The Kodiak Island Borough Assembly rejected a resolution on Thursday to redefine the scope of the Kodiak Fisheries Work Group, a joint body between itself and the city of Kodiak.
The resolution originally arose from the March 3 joint workshop between the Kodiak City Council and the borough assembly. The work group, which includes members from both the council and assembly, discusses and responds to federal and state fisheries management policies that affect the Kodiak fishing community.
At that meeting, both groups proposed to eliminate a fisheries analyst contract that had been utilized since 2018, as well as to redefine the work group’s meeting schedule to twice a year.
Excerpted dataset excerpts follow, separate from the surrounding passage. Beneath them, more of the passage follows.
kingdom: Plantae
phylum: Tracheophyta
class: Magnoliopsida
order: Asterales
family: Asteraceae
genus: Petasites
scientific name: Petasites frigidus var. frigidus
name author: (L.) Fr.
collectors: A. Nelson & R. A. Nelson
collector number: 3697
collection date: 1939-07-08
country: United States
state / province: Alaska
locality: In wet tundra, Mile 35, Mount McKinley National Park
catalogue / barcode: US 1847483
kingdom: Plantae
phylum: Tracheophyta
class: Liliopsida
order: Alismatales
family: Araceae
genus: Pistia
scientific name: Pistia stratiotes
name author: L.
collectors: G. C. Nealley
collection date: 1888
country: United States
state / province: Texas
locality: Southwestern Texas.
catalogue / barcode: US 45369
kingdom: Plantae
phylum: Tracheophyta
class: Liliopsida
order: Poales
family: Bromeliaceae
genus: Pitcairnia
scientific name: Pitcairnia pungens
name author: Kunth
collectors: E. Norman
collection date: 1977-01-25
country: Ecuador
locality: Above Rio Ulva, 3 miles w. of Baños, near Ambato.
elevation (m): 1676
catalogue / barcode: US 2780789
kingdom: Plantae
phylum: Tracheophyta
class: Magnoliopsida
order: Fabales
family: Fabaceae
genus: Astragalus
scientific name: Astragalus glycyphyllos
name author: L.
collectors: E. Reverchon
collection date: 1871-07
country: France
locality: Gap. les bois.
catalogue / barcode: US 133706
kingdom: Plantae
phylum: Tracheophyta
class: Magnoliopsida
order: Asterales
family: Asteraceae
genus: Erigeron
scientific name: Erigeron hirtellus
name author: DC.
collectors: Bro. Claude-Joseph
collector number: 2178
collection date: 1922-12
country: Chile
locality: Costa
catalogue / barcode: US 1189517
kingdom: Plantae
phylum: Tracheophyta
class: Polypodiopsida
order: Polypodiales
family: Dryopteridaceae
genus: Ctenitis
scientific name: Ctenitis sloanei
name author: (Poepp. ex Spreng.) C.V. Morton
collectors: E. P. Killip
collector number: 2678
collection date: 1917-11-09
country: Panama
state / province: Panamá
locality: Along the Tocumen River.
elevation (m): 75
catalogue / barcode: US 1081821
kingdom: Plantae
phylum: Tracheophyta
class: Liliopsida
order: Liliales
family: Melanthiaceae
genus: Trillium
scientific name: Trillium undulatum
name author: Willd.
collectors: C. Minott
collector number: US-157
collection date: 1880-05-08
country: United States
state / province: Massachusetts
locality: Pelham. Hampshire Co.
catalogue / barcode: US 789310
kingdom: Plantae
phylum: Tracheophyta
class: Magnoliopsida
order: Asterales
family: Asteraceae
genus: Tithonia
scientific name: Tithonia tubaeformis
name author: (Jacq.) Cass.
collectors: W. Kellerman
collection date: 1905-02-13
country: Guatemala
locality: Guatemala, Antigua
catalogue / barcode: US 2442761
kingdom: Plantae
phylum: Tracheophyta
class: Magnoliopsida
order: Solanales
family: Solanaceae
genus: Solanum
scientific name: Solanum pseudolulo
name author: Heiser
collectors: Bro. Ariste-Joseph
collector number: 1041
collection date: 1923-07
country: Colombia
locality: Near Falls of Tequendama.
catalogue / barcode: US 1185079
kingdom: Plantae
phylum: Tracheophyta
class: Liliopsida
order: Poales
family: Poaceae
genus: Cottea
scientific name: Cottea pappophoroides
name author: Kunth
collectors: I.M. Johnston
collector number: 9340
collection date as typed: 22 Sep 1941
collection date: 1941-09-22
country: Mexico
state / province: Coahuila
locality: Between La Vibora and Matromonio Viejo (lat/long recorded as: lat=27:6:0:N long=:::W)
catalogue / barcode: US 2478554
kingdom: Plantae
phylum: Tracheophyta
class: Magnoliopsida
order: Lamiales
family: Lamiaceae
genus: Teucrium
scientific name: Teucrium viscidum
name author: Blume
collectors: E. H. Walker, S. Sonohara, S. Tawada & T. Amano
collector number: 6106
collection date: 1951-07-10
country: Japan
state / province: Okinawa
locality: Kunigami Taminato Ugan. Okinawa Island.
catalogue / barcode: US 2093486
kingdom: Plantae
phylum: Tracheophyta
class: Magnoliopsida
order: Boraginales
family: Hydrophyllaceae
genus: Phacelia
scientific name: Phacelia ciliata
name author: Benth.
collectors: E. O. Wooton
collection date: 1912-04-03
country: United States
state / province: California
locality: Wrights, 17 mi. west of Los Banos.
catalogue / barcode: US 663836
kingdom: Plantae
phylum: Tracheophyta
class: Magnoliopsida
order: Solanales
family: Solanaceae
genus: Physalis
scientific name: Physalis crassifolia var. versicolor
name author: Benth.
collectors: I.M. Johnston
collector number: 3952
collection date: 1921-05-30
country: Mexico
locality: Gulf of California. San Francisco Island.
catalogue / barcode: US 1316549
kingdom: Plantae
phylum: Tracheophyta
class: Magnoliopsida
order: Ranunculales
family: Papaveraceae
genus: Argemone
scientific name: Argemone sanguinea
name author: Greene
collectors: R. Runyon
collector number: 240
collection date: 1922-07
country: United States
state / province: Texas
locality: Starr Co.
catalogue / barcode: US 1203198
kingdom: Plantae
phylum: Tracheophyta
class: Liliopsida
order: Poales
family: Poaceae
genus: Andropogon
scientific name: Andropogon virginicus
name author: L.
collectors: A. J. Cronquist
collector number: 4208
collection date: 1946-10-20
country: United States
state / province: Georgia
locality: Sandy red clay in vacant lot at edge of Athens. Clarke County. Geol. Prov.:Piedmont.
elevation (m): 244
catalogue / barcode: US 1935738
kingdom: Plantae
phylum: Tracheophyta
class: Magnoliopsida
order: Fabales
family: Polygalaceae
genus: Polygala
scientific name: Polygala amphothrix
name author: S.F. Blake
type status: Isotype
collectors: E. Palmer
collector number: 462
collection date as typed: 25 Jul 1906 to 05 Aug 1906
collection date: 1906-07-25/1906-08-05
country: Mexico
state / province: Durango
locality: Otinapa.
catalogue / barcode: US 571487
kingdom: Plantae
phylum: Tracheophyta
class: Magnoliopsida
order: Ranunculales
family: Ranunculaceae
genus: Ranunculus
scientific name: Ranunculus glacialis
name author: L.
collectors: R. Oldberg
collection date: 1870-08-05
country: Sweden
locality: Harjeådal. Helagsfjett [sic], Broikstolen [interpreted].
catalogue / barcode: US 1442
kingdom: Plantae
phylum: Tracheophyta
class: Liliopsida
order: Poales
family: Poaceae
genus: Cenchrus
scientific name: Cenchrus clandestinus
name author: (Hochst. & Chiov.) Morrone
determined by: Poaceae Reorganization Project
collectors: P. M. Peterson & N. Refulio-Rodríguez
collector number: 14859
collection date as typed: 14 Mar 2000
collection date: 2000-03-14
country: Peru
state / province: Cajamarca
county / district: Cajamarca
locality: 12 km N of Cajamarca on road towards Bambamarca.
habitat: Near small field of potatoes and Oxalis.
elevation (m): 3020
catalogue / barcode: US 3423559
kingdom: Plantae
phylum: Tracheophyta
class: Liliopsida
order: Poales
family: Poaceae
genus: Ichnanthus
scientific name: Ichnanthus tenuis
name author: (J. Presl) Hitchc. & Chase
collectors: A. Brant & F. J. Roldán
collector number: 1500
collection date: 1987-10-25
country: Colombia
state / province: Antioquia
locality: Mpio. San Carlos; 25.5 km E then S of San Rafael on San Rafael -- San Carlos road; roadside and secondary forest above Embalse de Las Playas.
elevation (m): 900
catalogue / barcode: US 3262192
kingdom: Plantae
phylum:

The original intent was for the committee to suspend meetings during the summer fishing season — mid-May through September — to accommodate the island’s fishers.
The city council had already passed its version of the resolution at its March 25 meeting, but it got some pushback at the borough assembly on Thursday.
The city’s representatives to the work group are council members John Whiddon and Terry Haines, while assembly members Julie Kavanaugh and Geoff Smith represent the borough.
Kavanaugh on Thursday disagreed with the meeting frequency.
“I think setting the bar at twice a year for meetings is too low,” Kavanaugh said. “My recommendation was to halt meetings during the summer fishing season. … I wasn’t part of the decision-making and didn’t get any feedback on this more restrictive meeting schedule.”
Kavanaugh had originally voiced her concern about meeting frequency at the March 3 joint session, though she did agree at the time that cutting the fish analyst contract was a solid cost-cutting measure, as it had been unnecessary.
Assembly Member James Turner, whose career is at Ocean Beauty Seafoods, agreed with Kavanaugh.
“I think there should be more meetings added to this particular group and am in favor of changing this resolution at some point to reflect that,” Turner said.
Assembly Member Scott Arndt disagreed, noting nothing prevented the work group from meeting more than twice a year.
“It’s setting a minimum, not saying what it will be (for meeting times),” Arndt said. “I feel it’s up to the committee and the people that are on it to determine when they want to meet and how many meetings they want to have.”
Arndt called the debate “arguing over minuscule detail” and said some people might prefer more meetings or less. He reminded the assembly that the city had already passed its own version of the resolution.
“It’s going to change year to year,” Arndt said. “This (resolution) is a good beginning, so I don’t see a problem with letting go.”
The resolution failed in a 1-6 vote, with only Arndt supporting it.
The assembly also finalized a process to create a cooperative committee with the city of Kodiak by appointing three of its members. The borough originally adopted a resolution at its May 20 regular meeting.
The concept of the committee arose from the March 3 work session.
According to a May 20 borough manager’s report, the committee serves as an additional way to work with the city on items of mutual interest, and “that they share similar relationships with a number of public and private organizations for which coordination between the two governments would likely be beneficial.”
“Increased cooperation and coordination between the legislative bodies of the City and Borough would likely improve the efficiency of public services and reduce costs to the taxpayers of both entities,” the report states.
The city had already approved its own version of the resolution and appointed council members Terry Haines, Bob Stanford and John Whiddon to one-year terms ending in December.
Borough Mayor Bill Roberts appointed assembly members Kavanaugh, Aimee Williams and Geoff Smith to the committee.
Some assembly members did not support the concept of a collaborative committee, including Turner, who saw it as a duplication of efforts.
Turner noted the joint work sessions serve that purpose, but added those joint work sessions have occurred only infrequently in the last two years.
“I think we as an assembly need to meet with the city as often as possible to discuss items together as a group,” Turner said.
Roberts ultimately appointed the committee members with an assembly approval 5-2, with Turner and Arndt voting no.